Start of Provided material
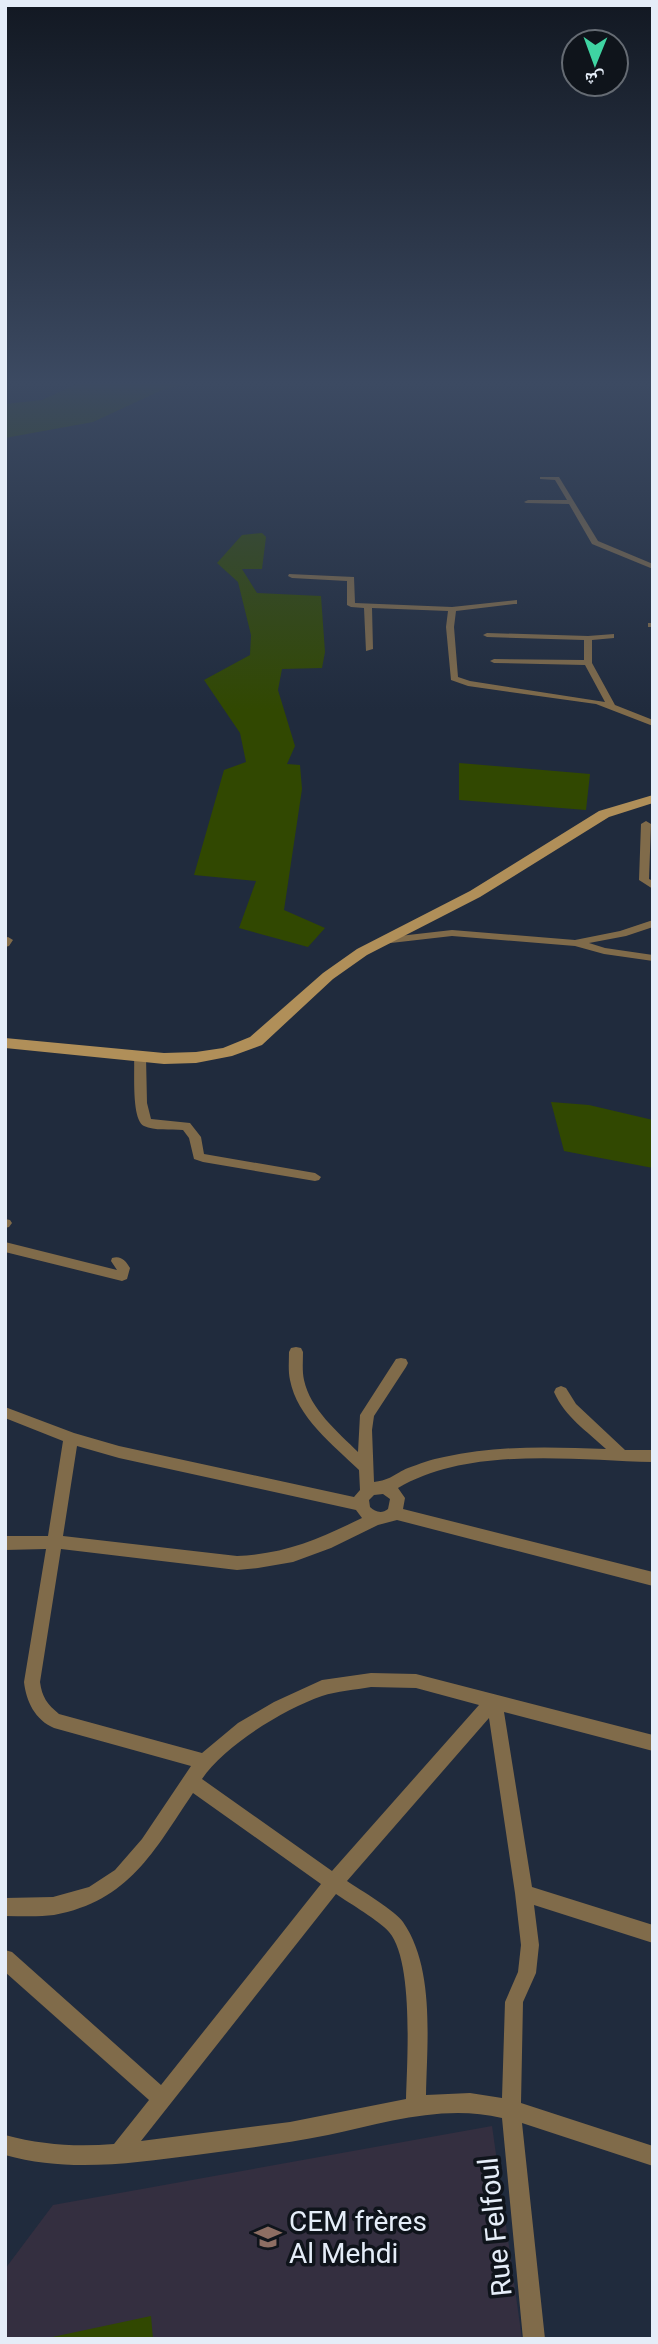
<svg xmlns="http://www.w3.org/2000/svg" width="658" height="2344" viewBox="0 0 658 2344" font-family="Roboto,'Noto Naskh Arabic',sans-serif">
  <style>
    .education { fill: #342f40 }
    .green { fill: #314801 }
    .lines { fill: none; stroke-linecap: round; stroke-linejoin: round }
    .street { fill: #806b4a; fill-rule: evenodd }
    .secondary { fill: #b08f59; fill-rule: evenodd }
    .labels { text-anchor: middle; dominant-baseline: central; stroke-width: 7; stroke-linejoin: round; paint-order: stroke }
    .near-poi-label { font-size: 28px; fill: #e5edf8; stroke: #0f141b; text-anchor: start }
    .near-street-label { font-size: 28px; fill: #e5edf8; stroke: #0f141b }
  </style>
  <rect width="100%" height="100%" fill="#202b3d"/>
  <path class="education" d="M492,2126L522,2339H5V2269L53,2205Z"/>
  <path class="green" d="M81,382H195L162,390L93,422L5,438V404L42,400Z
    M262,533L266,537L262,569H242L257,593L321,596L325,652L322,668L282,669L278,690L295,746L287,764L300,765L302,789L284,910L325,928L308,947L239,928L256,881L194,875L224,770L246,762L240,733L204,680L250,655L251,635L238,582L217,563L242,535Z
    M459,763L590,774L586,810L459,800Z
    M551,1102L589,1105L653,1120V1168L564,1151Z
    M151,2316L153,2339H43Z"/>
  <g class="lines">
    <path class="street" d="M540,477H559L598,541L653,564V569L592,544L569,504L526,503L524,502L528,500H567L555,480L540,479Z
      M289,574L354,577L355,603L452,607L517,600V604H514L456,611L454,627L458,677L470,681L605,702L585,665L494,663L490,661L494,659L584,660V640L487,637L483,635L487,633L588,636L614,634V638L592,640V663L615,705L653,720V726L596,704L468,686L451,680L446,627L448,611L372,608L373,649L366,651L364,608L351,607L347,605V581L292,578L288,576Z
      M648,623H653V627H648Z
      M646,821L651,824L649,879L653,881V889L639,880L641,824Z
      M653,920V927L626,936L589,943L605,948L653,955V961L604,954L575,946L452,936L382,944L377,941L382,938L452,930L575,940L620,931Z
      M8,937L13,940L9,946L5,947V938Z
      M140,1053L146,1057L147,1103L151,1119L190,1123L201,1137L204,1154L315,1173L321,1177L319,1180L315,1181L203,1162L194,1159L189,1138L183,1130C171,1129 154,1131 144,1126C131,1120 135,1070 134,1057Z
      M5,1219L10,1220L12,1223L9,1227L5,1228Z
      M5,1242L117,1270L111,1261L112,1258C121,1255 126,1261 130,1268L127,1279L122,1281L5,1252Z
      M296,1347L301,1348L303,1352C303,1361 302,1371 304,1380C310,1409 338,1432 358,1452L360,1415L396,1359L401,1358L406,1359L408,1363L406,1367L374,1416L372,1430L374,1482C391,1480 394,1474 408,1468C419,1464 432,1459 444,1457C497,1445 552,1447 606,1449C587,1431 565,1417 554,1392L556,1388L561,1386L566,1388L576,1404L625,1450H653V1462C573,1460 470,1446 398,1488L405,1498L403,1509L653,1572V1586L397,1520L378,1525L331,1548L293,1562L258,1568L237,1570L61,1549L40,1682C42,1697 47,1704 59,1714L202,1753L238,1723L274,1702L322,1680L371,1673L416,1674L653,1735V1751L504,1712L532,1887L653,1925V1943L534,1905L539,1945L536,1973L523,2002L521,2103L653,2146V2166L522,2123L545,2339H523L502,2118C443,2104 385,2123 328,2135C284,2144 240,2149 196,2155C132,2163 69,2173 5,2155V2135C42,2145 77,2147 114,2144L149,2100L5,1972V1950L12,1952L161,2085L321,1884L193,1793C154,1851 129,1901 54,1915C39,1917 21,1916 5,1916V1898L53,1897L89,1887L115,1870L142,1839L191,1766L54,1728C35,1720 26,1701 24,1682L46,1549L5,1550V1536H48L63,1441L5,1418V1407L74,1433L119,1446L354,1497L360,1490L359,1470C333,1445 297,1417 290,1380C288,1371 289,1361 289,1352L291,1348ZM77,1446L119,1458L356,1510L362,1518C319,1539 285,1554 237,1556L63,1536ZM383,1494L390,1499L388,1509C382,1514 375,1512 370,1507L369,1500L374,1495ZM371,1687L416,1688L479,1705L332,1871L202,1779C224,1746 284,1709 322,1696C337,1691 355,1690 371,1687ZM489,1718L515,1893L521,1945L518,1972L505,2002L502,2098L470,2093L426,2095C427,2042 435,1968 403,1922C397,1912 359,1889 347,1881ZM336,1894C349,1903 380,1921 389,1932C414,1961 407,2061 406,2099L290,2122L141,2141Z"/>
    <path class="secondary" d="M653,795V803L609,817L480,897L367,955L333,979L262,1045L232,1056L196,1063L164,1064L5,1048V1038L164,1053L196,1052L223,1048L250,1037L323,973L357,949L470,891L599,811Z"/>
  </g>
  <linearGradient id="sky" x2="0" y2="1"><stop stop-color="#121822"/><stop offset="0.54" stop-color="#3c4a62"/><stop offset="1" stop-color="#3c4a62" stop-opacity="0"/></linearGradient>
  <rect width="658" height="710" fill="url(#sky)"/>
  <defs>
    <symbol id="school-bare" viewBox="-9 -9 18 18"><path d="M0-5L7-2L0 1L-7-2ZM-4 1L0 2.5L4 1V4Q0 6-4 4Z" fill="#8d6e63" stroke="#0f141b" stroke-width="2.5" paint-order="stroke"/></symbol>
  </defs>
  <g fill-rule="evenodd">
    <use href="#school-bare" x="249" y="2218" width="38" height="38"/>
  </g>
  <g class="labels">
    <g class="near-poi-label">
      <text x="289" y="2221">CEM frères<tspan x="289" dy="32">Al Mehdi</tspan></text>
    </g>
    <g class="near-street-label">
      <text transform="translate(495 2227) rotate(-96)">Rue Felfoul</text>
    </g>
  </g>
  <rect width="658" height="2344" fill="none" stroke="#e5edf8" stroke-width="14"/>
  <g transform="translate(595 63) rotate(181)"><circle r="33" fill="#0f141b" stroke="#656b73" stroke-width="2"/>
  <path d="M0-5L12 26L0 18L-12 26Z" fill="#3fd4a2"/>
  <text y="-10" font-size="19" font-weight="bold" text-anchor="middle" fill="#e5edf8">ش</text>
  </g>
</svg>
End of Provided material
The response must give every line from the material above that holds the string "lines".

    .lines { fill: none; stroke-linecap: round; stroke-linejoin: round }
  <g class="lines">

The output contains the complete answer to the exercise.